I recently brewed up a few batches of Porter/Stout using two ingredients new to me. They both got the Perla Negra and the Porter additionally got the Brown Malt. This was by no means meant for a side by side but I did notice upon tasting both yesterday that the Porter had a distinct coffee like flavor and the stout had a distinct chocolate flavor. The grain bills were as follows: Porter – 74% Maris, 13% Brown, 9% Perla Negra & 4% Simpson's C-90 (6.5 % abv) Stout – 80% Maris, 10% Perla Negra, 5% Breiss C-120 & 5% Simpson's C-30 (10.5% abv) Please, I know that the stout does not have roasted barley, no need to point that out, but I did pattern the recipe off the NHC award winning Split Open and Melt stout by Pat Craddock. I am not a big coffee fan so my preference is for the stout (by a huge margin) and it is the first chocolate malt I have used that genuinely gives me a chocolate flavor. The porter is really rather good and I would like to use the brown again, maybe at a lower percentage. Anyone else have experience with these two malts and if so, at what levels and what sort of flavors did you get from them? Cheers!
No experience on the Perla Negra, but I love brown malt. I have only used the Thomas Fawcett, though. To my palette, it has an earthy, cocoa powder sorta flavor. Not really chocolate, but in the ballpark. I like it at 10-15%, and then 5-10% black patent or chocolate malt.

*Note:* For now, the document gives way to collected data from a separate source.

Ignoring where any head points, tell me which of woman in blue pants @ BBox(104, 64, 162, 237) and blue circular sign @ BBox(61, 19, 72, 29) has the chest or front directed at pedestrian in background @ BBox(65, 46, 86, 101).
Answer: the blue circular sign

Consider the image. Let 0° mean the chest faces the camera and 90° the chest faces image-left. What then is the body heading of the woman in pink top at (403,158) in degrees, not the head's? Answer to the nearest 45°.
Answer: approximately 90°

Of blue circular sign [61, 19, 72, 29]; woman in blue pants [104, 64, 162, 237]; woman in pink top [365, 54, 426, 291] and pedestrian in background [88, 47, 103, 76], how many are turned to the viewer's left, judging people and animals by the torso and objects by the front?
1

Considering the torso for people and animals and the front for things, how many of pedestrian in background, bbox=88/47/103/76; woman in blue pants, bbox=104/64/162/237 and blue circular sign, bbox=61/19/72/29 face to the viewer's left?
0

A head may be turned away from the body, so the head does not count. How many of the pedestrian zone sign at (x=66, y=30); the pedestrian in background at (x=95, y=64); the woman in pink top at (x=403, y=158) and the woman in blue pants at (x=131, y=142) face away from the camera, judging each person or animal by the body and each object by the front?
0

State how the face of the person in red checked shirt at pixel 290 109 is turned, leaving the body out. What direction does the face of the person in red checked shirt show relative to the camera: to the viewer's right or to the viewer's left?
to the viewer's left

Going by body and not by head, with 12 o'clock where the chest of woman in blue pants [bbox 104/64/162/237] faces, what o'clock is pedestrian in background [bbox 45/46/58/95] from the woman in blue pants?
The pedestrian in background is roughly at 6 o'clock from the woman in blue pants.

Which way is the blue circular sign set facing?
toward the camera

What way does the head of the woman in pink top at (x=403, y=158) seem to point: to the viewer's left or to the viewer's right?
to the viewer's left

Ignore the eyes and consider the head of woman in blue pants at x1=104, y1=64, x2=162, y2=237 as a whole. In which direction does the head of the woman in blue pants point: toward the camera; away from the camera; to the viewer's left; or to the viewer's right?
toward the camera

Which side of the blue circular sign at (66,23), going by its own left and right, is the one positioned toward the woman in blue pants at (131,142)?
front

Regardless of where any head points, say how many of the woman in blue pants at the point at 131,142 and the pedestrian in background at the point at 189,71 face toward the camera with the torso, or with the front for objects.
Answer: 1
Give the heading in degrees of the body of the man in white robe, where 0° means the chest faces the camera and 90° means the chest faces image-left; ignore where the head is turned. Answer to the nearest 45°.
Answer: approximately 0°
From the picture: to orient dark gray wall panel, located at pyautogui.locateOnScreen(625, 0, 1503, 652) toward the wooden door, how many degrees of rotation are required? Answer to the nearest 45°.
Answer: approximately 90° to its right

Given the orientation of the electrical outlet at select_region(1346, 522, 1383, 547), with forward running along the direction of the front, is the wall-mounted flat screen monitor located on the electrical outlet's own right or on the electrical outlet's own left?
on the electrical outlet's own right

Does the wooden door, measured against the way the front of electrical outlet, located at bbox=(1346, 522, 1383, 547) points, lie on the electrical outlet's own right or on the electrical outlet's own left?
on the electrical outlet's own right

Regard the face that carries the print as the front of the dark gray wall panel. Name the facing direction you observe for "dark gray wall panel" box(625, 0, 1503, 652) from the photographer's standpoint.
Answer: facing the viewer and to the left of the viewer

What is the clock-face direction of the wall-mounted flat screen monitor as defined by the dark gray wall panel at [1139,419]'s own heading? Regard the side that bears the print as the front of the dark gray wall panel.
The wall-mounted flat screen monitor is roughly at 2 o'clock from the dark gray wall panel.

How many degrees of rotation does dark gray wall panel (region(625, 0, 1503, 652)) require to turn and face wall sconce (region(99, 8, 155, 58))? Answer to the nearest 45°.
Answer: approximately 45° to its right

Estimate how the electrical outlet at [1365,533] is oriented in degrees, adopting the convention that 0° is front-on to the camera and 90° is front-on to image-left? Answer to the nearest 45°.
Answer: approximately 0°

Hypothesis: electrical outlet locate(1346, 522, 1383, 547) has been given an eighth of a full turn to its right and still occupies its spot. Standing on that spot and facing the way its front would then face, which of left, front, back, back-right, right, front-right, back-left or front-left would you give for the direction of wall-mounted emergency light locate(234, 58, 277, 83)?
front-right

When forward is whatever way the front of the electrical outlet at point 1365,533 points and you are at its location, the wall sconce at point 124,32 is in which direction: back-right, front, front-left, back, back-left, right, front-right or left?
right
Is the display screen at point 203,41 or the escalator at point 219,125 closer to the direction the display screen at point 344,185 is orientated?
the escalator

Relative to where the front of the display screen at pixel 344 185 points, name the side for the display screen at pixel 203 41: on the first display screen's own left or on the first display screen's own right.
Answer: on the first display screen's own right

No experience with Perla Negra. I concur with your brown malt observations. When people are asking for advice on how to get chololate into a beer I always recommend it. I used Thomas Fawcett as well. My dialed in porter recipe is a US pale ale malt (kilned to 3-4L) and 7% each of brown malt and black patten with a malty water profile fermented with 1968.